During Ramadan, every part of the body must be restrained. The tongue must be restrained from backbiting and gossip. The eyes must restrain themselves from looking at unlawful things. The hand must not touch or take anything that does not belong to it. The ears must refrain from listening to idle talk or obscene words. The feet must refrain from going to sinful places. In such a way, every part of the body observes the fast.
Therefore, fasting is not merely physical, but is rather the total commitment of the person’s body and soul to the spirit of the fast. Ramadan is a time to practice self-restraint; a time to cleanse the body and soul from impurities and re-focus one’s self on the worship of God.
In reality though, Muslims have drifted far from the meaning of fasting. Although people generally donate more money and food to the needy, they seems to indulge themselves more with food and drink. From the moment the fast is broken at sunset, tables are laden heavy with dishes and jugs of juice. People are addicted to the many TV shows vying for their attention. Women prepare months ahead for gatherings after iftar/futour (the fast-breaking meal), mostly by shopping for the latest dresses whilst others find innovative cutlery and kitchenware. Everything in Ramadan has become a competition. It’s an exhausting month that has left behind its true essence. But I do remember a simpler Ramadan.
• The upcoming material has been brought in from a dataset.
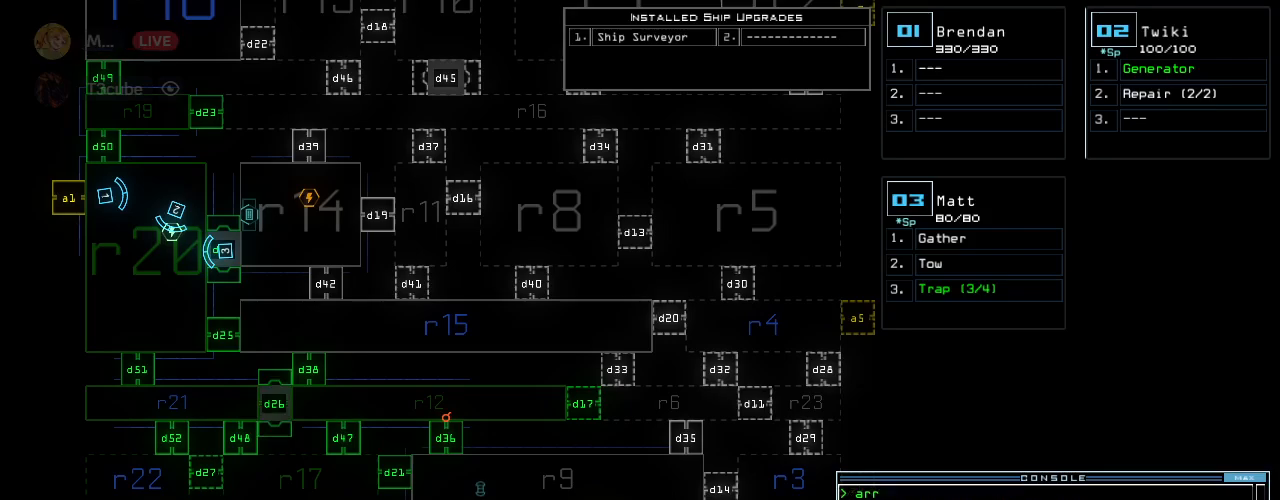
{"keys": ["up"], "events": [[340, "3", "down"], [360, "up", "down"], [400, "right", "down"], [420, "3", "up"], [500, "right", "up"]]}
The happiest Ramadans were those spent with my family in Muscat, Oman. Most of the day was spent at school amongst my friends from every nationality and religion. Not everybody fasted, but we all shared Ramadan without the hostility that I sense from adults these days. After school, I spent some time listening to stories of the prophets on tape or reading a little bit of the Qur’an. We then gathered for a simple but delicious iftar and we were often allowed to watch our favorite TV shows while eating. A few times a week, we would visit family friends or meet them outdoors. Our gatherings did not revolve around copious amounts of food. They were genuine, laid back and uncomplicated. I miss the simpler Ramadans of my childhood.